_WHAT THE TASK REQUIRES_: The entries below contain a line with "1: (602, 335, 2.05)" and a line with "40: (678, 553, 1.04)". Retype exactly everything from the first down to the second, both included, and nothing else.

_INPUT_:
====

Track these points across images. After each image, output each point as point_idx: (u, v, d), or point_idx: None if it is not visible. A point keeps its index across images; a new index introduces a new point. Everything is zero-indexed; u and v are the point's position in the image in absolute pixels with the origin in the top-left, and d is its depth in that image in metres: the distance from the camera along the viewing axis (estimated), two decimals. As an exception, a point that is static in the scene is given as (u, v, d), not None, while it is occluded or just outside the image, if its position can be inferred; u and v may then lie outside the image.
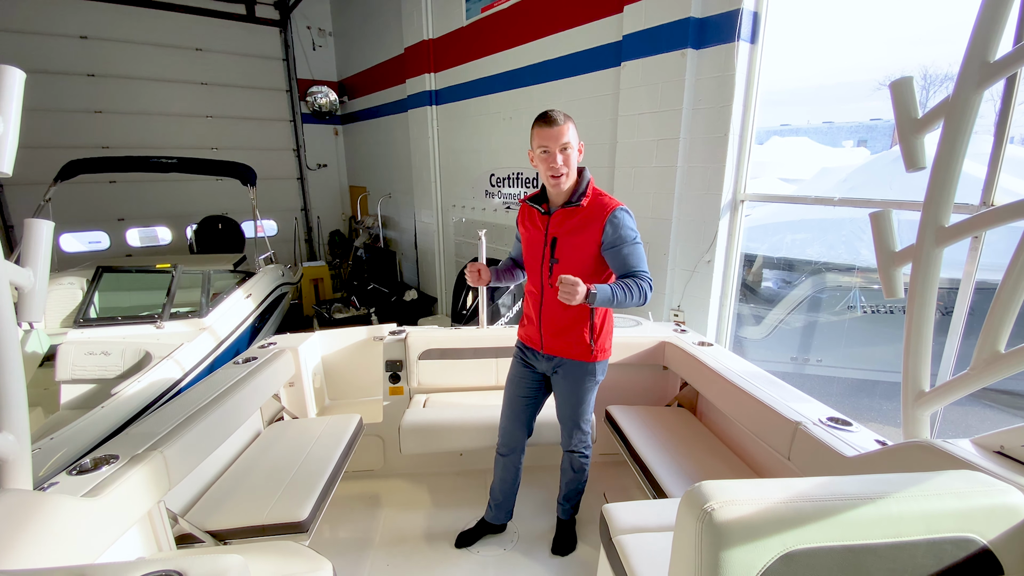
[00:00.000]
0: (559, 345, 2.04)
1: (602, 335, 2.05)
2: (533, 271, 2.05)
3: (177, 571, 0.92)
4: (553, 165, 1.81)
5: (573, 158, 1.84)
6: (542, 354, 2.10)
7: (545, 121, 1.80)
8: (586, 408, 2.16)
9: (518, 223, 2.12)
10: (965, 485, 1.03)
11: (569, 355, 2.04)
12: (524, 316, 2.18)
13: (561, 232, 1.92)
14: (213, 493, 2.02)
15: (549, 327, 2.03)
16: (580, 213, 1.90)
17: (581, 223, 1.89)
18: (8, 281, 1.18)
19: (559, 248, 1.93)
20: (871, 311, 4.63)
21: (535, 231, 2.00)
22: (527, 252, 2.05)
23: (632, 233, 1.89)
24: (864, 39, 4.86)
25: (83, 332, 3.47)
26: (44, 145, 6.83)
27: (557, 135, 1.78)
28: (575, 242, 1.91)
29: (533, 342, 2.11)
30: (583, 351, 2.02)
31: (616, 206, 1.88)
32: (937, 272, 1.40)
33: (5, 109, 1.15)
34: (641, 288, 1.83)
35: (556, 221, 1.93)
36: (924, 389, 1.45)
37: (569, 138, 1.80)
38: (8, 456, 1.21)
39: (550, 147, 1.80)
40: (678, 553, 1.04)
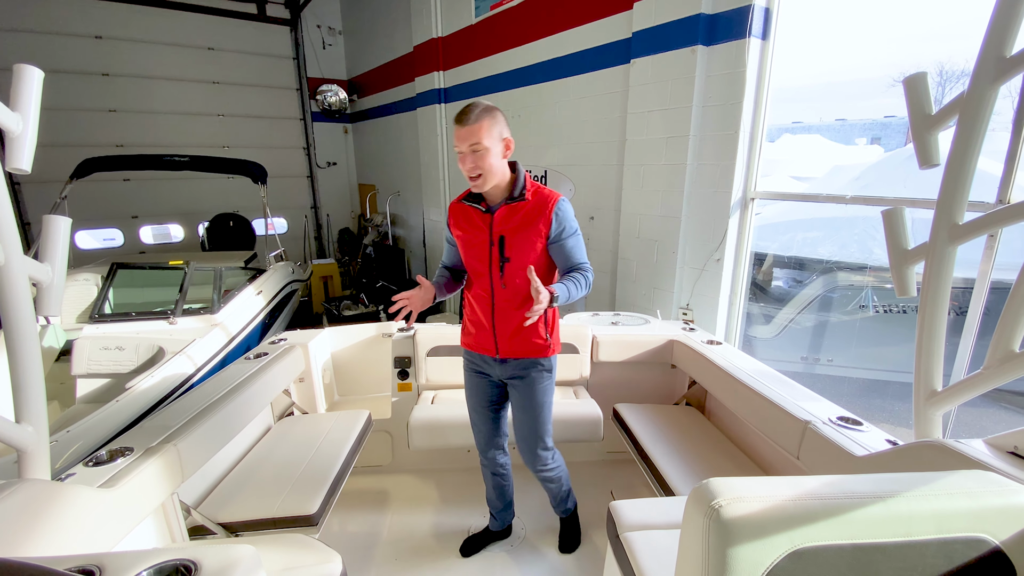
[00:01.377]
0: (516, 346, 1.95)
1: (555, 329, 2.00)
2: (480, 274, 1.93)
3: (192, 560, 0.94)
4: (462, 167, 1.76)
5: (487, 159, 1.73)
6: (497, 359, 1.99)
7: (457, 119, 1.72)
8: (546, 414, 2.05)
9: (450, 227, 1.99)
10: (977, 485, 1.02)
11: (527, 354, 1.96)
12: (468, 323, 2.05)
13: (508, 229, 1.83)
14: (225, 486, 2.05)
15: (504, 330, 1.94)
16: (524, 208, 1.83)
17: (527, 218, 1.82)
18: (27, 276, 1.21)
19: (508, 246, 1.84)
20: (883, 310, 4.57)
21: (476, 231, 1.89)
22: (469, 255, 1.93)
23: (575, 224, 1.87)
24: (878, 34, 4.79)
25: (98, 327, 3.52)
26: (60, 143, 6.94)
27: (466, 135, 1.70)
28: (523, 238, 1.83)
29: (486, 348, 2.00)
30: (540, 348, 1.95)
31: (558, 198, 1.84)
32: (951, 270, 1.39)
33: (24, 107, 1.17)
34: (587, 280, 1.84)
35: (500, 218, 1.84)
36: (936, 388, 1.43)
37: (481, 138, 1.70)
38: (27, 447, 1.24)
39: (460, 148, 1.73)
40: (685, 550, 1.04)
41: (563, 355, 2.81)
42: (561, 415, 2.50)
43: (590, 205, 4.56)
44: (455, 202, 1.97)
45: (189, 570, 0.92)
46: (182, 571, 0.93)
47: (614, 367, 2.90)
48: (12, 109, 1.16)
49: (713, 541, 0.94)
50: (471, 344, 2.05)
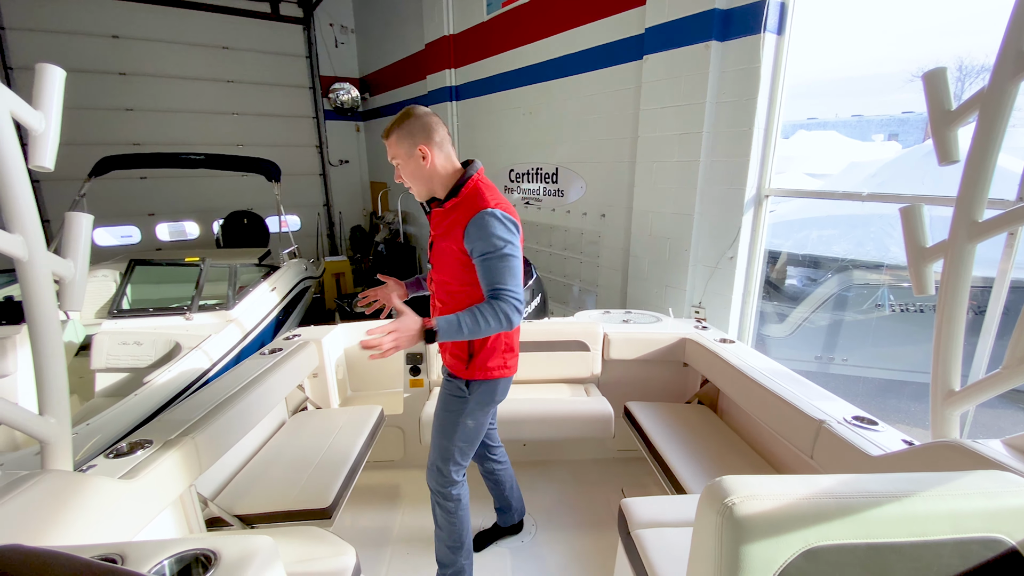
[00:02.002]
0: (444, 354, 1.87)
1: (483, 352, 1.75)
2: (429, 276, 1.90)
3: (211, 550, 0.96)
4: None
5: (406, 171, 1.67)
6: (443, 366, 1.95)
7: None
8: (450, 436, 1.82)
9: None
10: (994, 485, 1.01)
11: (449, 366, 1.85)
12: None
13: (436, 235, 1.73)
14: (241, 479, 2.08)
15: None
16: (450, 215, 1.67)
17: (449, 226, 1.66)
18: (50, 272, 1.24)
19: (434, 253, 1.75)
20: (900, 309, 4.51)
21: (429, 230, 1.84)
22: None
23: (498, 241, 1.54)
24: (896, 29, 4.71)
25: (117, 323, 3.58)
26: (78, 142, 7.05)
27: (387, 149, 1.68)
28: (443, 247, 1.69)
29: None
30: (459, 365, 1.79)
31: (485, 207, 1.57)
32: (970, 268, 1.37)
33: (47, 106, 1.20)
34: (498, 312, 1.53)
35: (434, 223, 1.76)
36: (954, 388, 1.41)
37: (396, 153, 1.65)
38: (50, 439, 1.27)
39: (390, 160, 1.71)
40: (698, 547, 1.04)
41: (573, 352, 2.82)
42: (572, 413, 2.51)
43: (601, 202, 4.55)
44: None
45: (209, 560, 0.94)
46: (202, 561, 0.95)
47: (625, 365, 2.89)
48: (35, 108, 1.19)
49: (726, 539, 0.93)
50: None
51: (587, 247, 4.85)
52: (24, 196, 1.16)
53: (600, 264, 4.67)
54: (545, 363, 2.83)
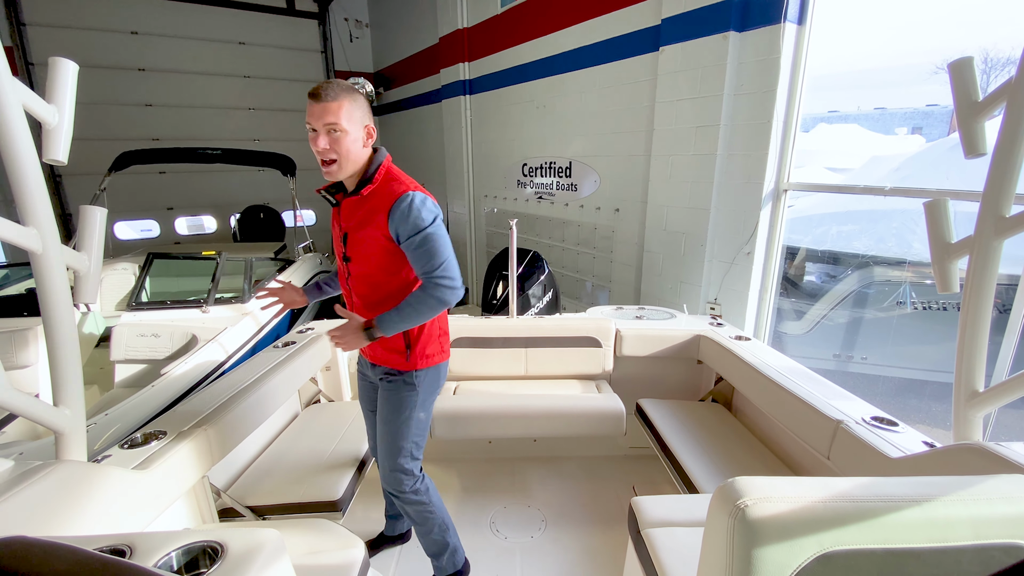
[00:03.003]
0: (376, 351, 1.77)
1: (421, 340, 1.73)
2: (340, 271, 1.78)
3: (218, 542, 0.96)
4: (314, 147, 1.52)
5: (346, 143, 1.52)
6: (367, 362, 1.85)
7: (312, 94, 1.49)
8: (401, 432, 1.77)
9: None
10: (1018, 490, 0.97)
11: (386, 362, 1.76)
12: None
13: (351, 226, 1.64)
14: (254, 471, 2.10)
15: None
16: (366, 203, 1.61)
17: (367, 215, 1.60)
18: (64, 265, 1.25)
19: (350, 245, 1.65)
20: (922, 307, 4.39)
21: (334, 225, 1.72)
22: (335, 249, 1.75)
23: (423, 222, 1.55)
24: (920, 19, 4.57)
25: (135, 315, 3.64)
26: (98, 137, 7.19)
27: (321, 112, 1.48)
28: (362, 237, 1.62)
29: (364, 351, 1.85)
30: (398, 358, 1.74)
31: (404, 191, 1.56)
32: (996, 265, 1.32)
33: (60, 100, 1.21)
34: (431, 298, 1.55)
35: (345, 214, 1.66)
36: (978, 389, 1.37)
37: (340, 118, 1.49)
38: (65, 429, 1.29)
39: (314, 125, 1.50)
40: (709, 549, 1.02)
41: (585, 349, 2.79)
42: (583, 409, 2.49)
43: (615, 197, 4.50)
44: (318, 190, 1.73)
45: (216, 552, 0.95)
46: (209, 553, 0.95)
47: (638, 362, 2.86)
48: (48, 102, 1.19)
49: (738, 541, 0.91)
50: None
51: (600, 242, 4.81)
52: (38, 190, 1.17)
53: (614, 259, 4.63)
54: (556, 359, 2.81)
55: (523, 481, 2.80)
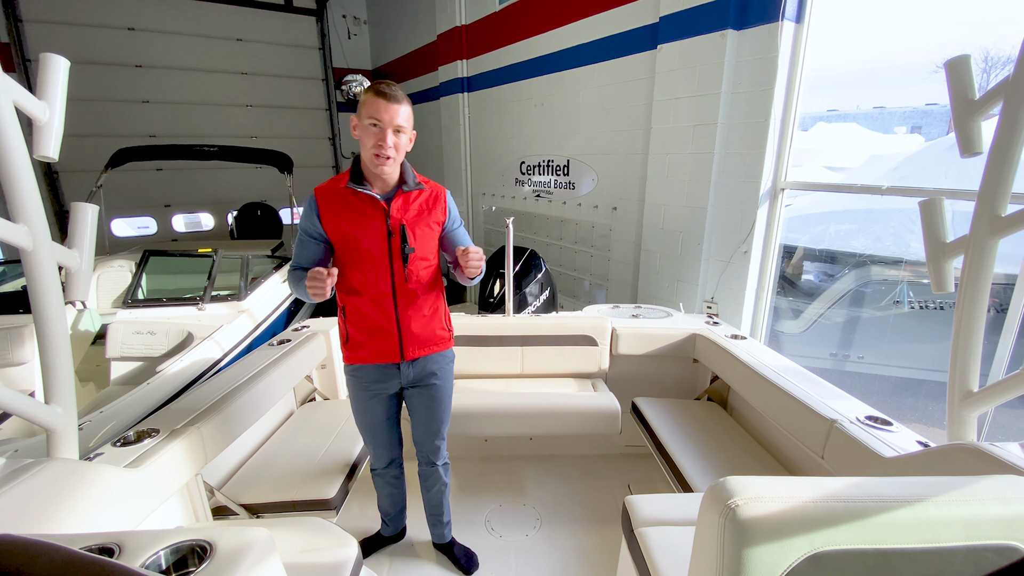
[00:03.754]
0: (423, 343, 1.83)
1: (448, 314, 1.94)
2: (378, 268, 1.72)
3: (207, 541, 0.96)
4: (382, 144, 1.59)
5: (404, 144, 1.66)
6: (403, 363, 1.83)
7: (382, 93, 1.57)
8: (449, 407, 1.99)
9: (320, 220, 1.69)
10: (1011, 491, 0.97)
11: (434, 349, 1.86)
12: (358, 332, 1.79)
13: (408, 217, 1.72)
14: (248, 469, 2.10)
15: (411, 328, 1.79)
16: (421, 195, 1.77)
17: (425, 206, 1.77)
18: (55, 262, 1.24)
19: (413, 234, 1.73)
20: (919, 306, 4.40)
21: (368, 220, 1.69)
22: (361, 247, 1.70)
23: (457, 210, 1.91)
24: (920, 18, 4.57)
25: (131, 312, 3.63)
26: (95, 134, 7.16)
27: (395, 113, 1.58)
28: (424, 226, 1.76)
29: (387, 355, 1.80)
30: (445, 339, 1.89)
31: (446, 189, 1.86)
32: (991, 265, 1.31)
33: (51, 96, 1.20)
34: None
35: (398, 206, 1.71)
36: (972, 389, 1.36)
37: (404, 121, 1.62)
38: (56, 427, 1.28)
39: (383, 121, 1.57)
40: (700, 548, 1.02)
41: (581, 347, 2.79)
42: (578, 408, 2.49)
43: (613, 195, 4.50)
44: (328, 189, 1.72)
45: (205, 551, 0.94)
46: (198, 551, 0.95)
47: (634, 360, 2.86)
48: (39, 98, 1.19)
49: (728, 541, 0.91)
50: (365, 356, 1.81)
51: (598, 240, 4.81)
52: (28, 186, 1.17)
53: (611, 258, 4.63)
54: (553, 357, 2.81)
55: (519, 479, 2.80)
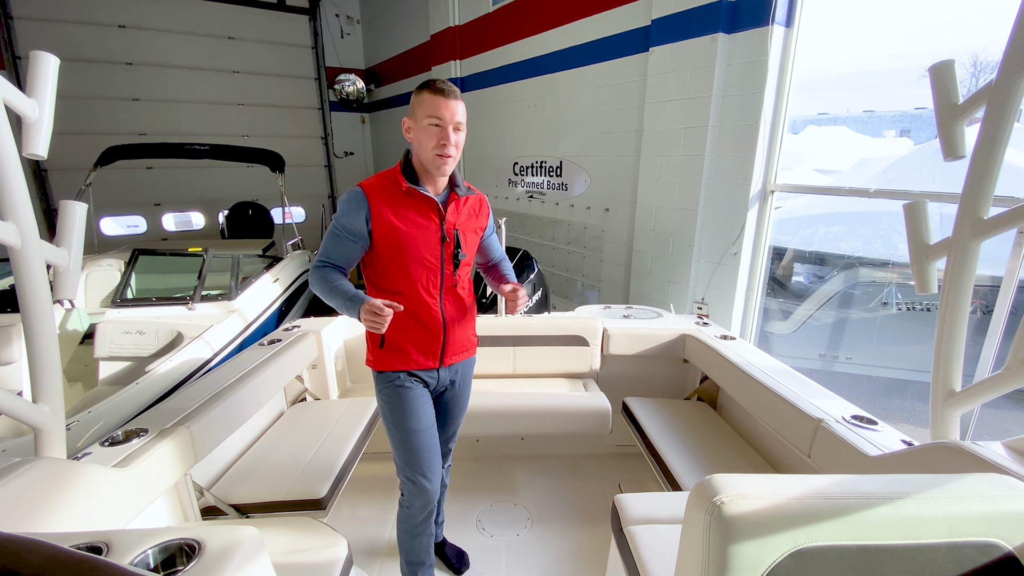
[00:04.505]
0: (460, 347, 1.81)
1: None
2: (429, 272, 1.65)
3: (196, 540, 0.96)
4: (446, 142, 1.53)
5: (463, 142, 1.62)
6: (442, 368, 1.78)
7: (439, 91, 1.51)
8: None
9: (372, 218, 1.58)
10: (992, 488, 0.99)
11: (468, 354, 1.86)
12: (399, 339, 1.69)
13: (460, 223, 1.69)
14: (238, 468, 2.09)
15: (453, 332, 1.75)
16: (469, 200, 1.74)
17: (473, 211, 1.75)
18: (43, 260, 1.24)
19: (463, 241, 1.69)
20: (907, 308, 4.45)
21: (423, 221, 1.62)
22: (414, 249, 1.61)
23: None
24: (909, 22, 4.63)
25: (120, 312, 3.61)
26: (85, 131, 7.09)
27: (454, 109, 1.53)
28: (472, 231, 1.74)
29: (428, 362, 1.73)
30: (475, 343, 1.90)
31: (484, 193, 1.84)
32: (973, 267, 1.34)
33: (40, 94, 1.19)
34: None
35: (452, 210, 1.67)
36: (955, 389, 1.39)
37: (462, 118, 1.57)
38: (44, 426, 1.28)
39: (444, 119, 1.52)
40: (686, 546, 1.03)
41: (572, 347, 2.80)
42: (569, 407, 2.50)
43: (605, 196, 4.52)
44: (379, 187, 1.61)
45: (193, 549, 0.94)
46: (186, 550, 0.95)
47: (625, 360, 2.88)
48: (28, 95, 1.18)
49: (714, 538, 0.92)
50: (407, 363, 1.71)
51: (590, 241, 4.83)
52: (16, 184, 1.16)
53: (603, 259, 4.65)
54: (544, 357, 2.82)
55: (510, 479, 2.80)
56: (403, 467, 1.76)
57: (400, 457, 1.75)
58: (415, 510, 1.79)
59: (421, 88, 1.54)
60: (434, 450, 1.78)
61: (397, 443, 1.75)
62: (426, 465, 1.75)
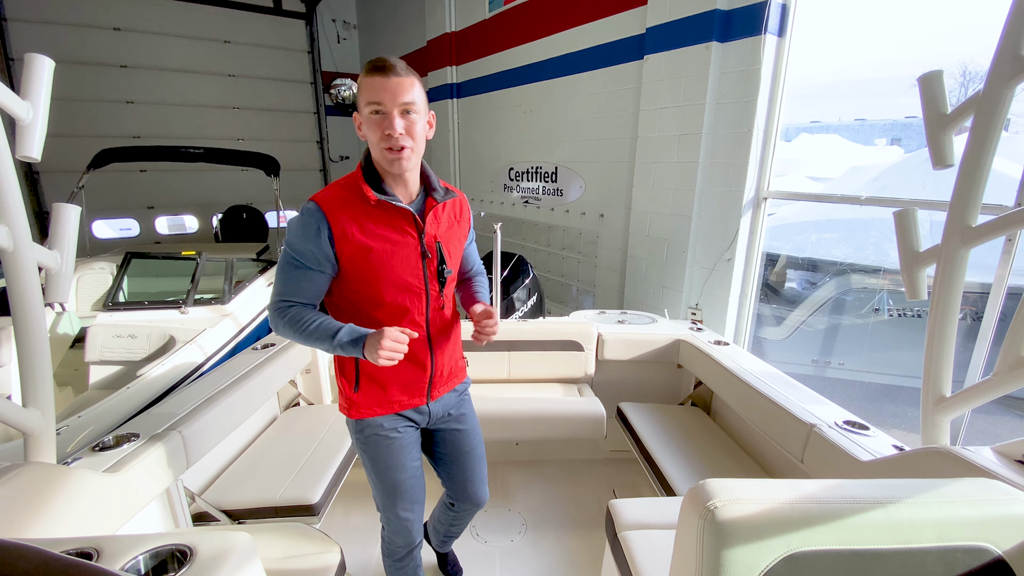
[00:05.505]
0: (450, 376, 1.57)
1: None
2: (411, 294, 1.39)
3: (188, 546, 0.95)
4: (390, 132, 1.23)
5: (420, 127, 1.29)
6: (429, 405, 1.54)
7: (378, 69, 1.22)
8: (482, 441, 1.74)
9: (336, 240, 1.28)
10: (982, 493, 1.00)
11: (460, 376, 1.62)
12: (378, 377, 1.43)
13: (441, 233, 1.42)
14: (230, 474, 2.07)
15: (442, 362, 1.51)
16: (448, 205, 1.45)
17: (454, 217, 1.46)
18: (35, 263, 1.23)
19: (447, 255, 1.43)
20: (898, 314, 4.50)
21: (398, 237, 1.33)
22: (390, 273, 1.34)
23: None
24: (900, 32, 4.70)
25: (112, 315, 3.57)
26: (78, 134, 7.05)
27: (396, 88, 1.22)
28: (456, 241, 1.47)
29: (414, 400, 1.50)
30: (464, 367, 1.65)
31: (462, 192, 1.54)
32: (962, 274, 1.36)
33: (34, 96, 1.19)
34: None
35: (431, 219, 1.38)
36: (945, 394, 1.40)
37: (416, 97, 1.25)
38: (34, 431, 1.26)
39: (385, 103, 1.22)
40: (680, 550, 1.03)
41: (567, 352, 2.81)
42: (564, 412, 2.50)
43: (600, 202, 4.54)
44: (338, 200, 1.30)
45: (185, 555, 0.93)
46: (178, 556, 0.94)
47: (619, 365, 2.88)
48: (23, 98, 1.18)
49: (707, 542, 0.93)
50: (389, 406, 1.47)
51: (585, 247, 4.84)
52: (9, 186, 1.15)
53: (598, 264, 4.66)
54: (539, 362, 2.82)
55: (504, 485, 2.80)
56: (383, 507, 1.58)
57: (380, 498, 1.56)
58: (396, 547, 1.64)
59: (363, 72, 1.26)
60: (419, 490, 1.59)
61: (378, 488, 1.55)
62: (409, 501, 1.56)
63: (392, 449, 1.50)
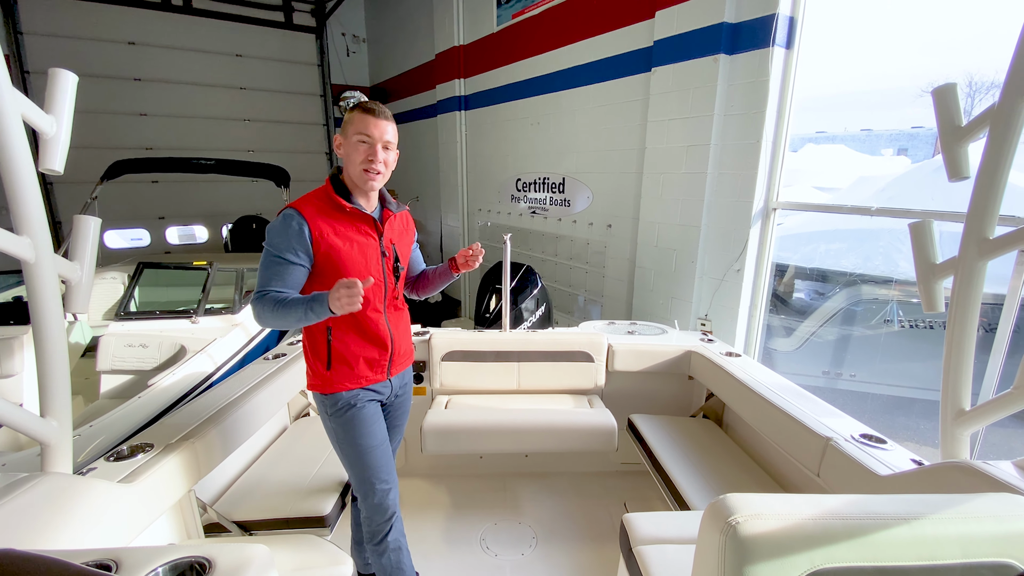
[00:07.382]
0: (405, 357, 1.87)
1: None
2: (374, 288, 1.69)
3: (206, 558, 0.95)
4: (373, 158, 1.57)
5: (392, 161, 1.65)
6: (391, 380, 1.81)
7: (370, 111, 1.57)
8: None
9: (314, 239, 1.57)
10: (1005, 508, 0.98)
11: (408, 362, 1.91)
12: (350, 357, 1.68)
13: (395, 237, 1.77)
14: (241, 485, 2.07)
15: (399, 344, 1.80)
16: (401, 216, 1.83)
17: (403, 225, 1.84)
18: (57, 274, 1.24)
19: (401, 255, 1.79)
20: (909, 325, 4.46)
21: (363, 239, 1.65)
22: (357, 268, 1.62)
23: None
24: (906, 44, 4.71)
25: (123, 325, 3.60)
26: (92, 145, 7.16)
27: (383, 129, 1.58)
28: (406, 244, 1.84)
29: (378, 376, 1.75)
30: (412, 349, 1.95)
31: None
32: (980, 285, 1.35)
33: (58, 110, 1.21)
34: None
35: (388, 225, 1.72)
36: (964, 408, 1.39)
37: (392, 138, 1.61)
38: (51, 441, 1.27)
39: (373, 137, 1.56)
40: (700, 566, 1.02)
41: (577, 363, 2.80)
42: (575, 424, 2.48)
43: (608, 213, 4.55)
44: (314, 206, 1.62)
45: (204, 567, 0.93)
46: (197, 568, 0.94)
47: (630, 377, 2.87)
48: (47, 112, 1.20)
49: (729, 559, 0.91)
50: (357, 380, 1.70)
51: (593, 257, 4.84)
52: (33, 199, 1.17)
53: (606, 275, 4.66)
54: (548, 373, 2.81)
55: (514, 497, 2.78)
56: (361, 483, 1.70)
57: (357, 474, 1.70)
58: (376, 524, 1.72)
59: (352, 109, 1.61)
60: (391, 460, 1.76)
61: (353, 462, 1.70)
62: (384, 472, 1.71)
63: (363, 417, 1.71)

====

_TASK ANSWER_:
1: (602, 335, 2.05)
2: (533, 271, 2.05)
3: (177, 571, 0.92)
4: (553, 165, 1.81)
5: (573, 158, 1.84)
6: (542, 354, 2.10)
7: (545, 121, 1.80)
8: (586, 408, 2.16)
9: (518, 223, 2.12)
10: (965, 485, 1.03)
11: (569, 355, 2.04)
12: (524, 316, 2.18)
13: (561, 232, 1.92)
14: (213, 493, 2.02)
15: (549, 327, 2.03)
16: (580, 213, 1.90)
17: (581, 223, 1.89)
18: (8, 281, 1.18)
19: (559, 248, 1.93)
20: (871, 311, 4.63)
21: (535, 231, 2.00)
22: (527, 252, 2.05)
23: (632, 233, 1.89)
24: (864, 39, 4.86)
25: (83, 332, 3.47)
26: (44, 145, 6.83)
27: (557, 135, 1.78)
28: (575, 242, 1.91)
29: (533, 342, 2.11)
30: (583, 351, 2.02)
31: (616, 206, 1.88)
32: (937, 272, 1.40)
33: (5, 109, 1.15)
34: (641, 288, 1.83)
35: (556, 221, 1.93)
36: (924, 389, 1.45)
37: (569, 138, 1.80)
38: (8, 456, 1.21)
39: (550, 147, 1.80)
40: (678, 553, 1.04)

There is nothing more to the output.